People infected with Heartland virus may experience symptoms such as fever, fatigue, headache, nausea, joint aches, and diarrhea. Incubation time, or time from tick exposure to illness onset, is estimated to be about 14 days.
No commercially availble testing currently exists for Heartland virus. However, patients with symptoms and exposure consistent with Heartland virus may be tested for evidence of viral antibodies at CDC arboviral rickettsial diseases branch upon clinician request.
Many patients infected with Heartland require hospitalization, with most patients having full recovery after supportive care and intravenous fluids.
Heartland virus is not currently a notifiable disease so statistics for case numbers in Virginia are unknown. Since its identification in 2009, about 30 cases have been reported from the Midwest and Southeast US.
Powassan Virus
Powassan Virus (POW) is a flavivirus that can be transmitted to humans through the bite of an infected Blacklegged tick.
People acquire POW virus through the bite of an infected Blacklegged tick. The virus can be transmitted in as little as 15 minutes, much faster than most other tick-borne illnesses found in Virginia. Powassan virus is typically maintained in a cycle amongst ticks and small-to-medium-sized rodents that they feed on, such as woodchucks, squirrels, and white-footed mice to name a few. There are two separate types of POW virus in the U.S. (POW1 and POW2). POW1 virus is transmitted by the ticks that feed on woodchucks and squirrels. POW2 virus is transmitted by the black-legged tick, the same tick responsible for Lyme disease transmission in Virginia.
Most individuals do not experience symptoms. However, those that do may notice symptoms such as fever, headaches, vomiting, general weakness, confusion, loss of coordination, speech difficulties, or seizures appearing within 1 week to 1 month of suspected tick bite. About half of the survivors of POW experience permanent neurological symptoms.
Laboratory diagnosis generally involves testing of serum or Cerebrospinal fluid (CSF) to detect virus specific IgM and neutralizing antibodies.
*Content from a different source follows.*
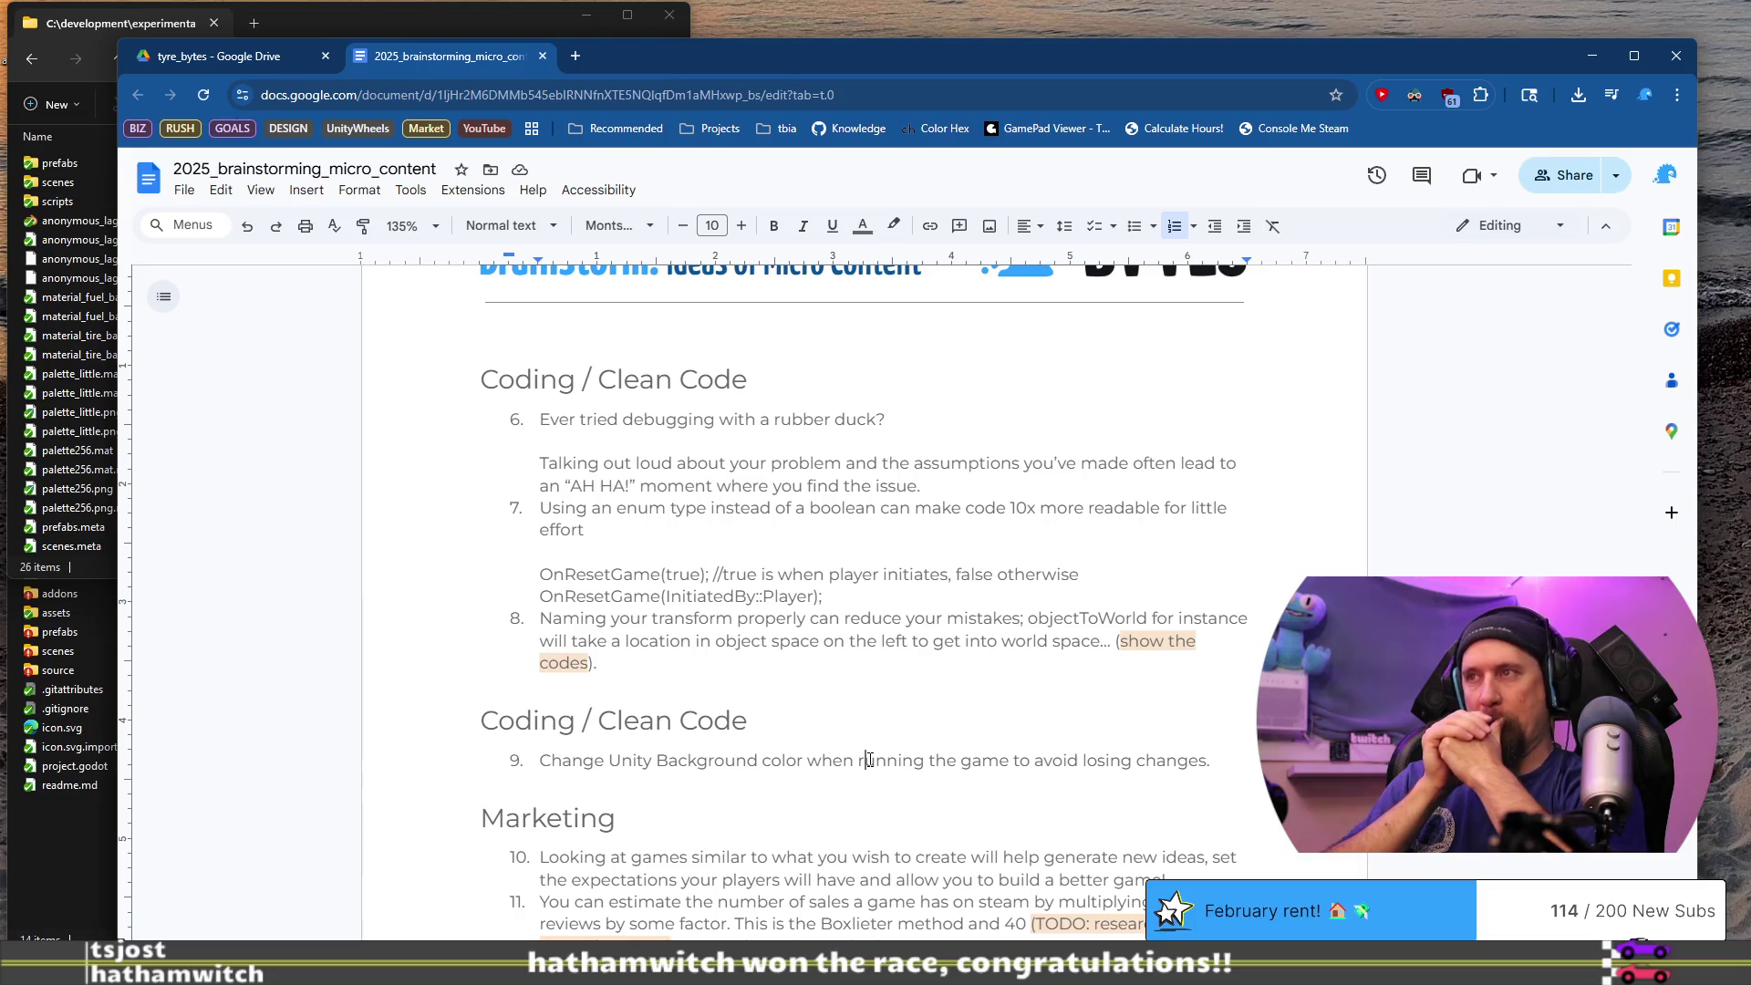
click(868, 760)
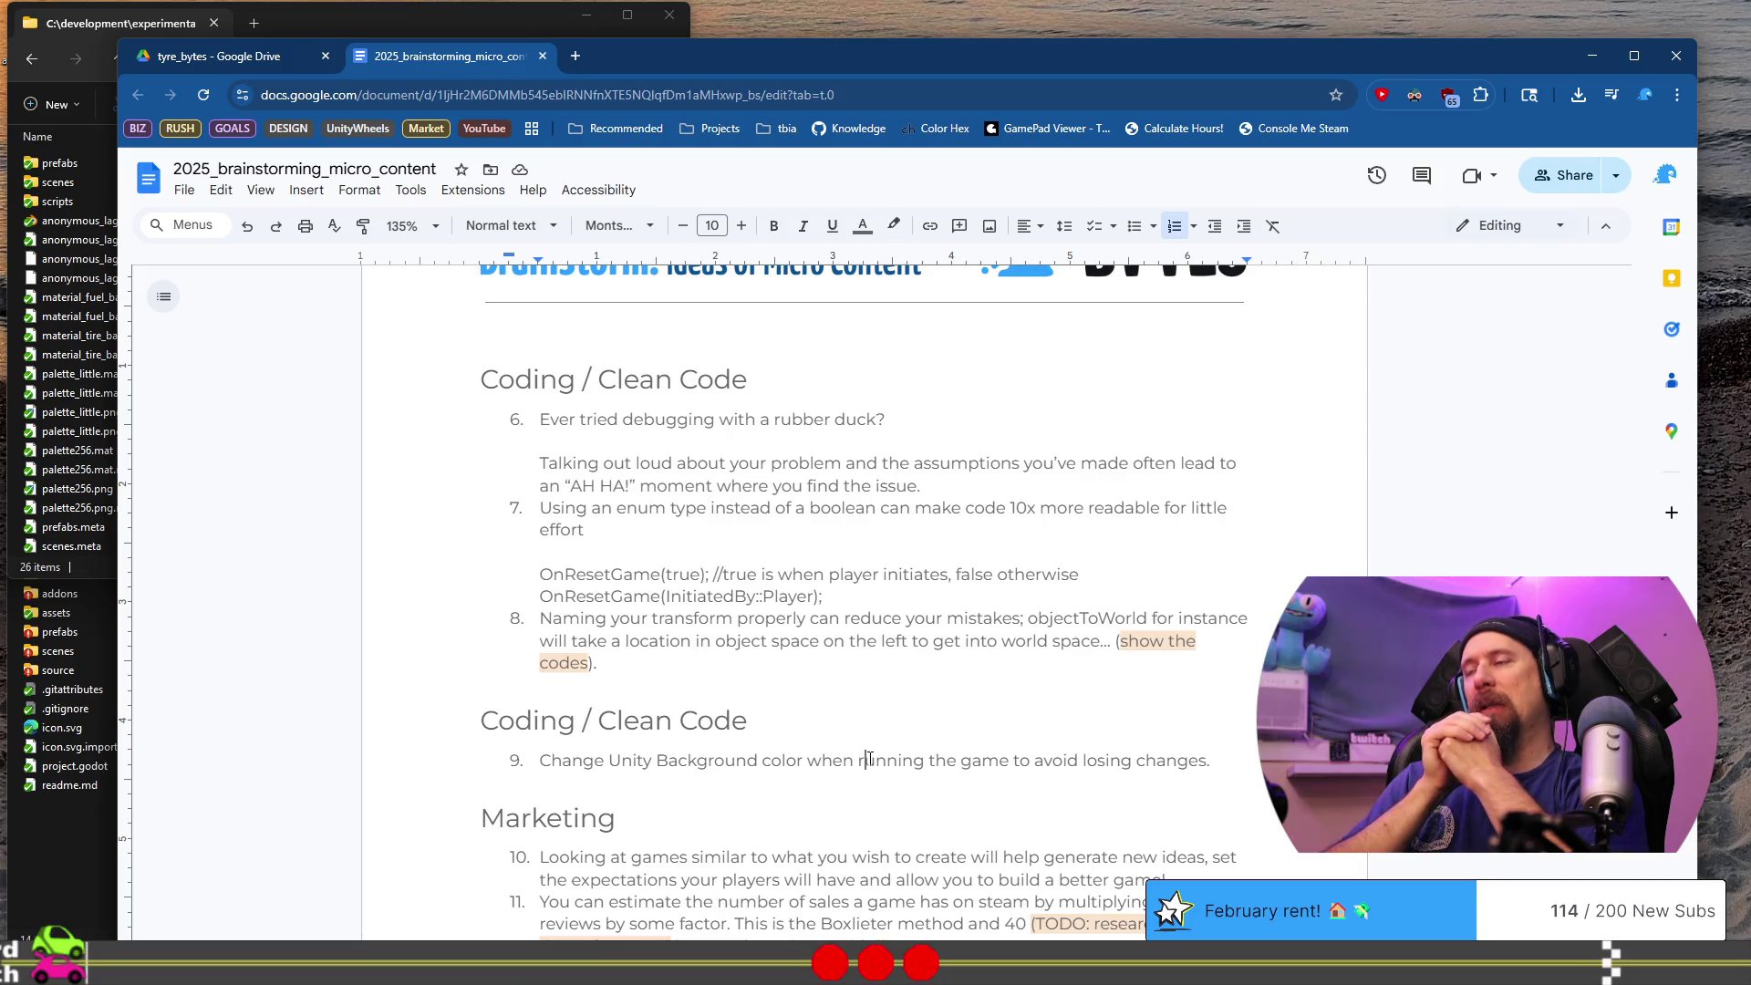
click(870, 759)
Initial serological testing will be performed using IgM capture ELISA, MIA (Microsphere-Based Immunoassay) and IgG ELISA. If the initial results are positive, further confirmatory testing may delay the reporting of final results.
Currently there are no vaccines or medications developed to treat or prevent POW virus infection. Persons with severe POW illnesses often need to be hospitalized, where they can receive respiratory support, intravenous fluids, and medications that decrease swelling in the brain. After illness, recovery may require long-term therapy to regain speech and/or movement of limbs.
There has been only one reported case of Powassan virus infection in the state of Virginia (in 2009).
Bourbon virus
Bourbon virus is a novel condition first detected in 2014. Research on this virus is still ongoing but it is believed to be a severe, tick-borne illness with a similar transmission cycle to Heartland virus.
It is currently hypothesized that people acquire Bourbon virus through the bite of an infected Lone Star tick.
Due to a limited number of identified cases, little is known about the typical presentation of Bourbon virus. People with confirmed cases of Bourbon virus have had fever, fatigue, headache, joint aches, nausea, vomiting, and rash. People have also reported leukopenia (low white blood cell count) and thrombocytopenia (low platelet count).
No commercially available testing currently exists for Bourbon virus and laboratories are currently developing specific testing mechanisms to indicate Bourbon virus infection. The CDC has the capacity to test specimen if a case of Bourbon virus is suspected.
Antibiotics are not an effective treatment as this condition is a virus. While no specific treatment exists, patients with Bourbon virus may require hospitalization and supportive care to manage symptoms.
Bourbon virus is not currently a notifiable disease so statistics for case numbers in Virginia are unknown. Since its identification in Bourbon County, Kansas in 2014, a limited number of cases have been identified in Missouri, Oklahoma, and other neighboring states.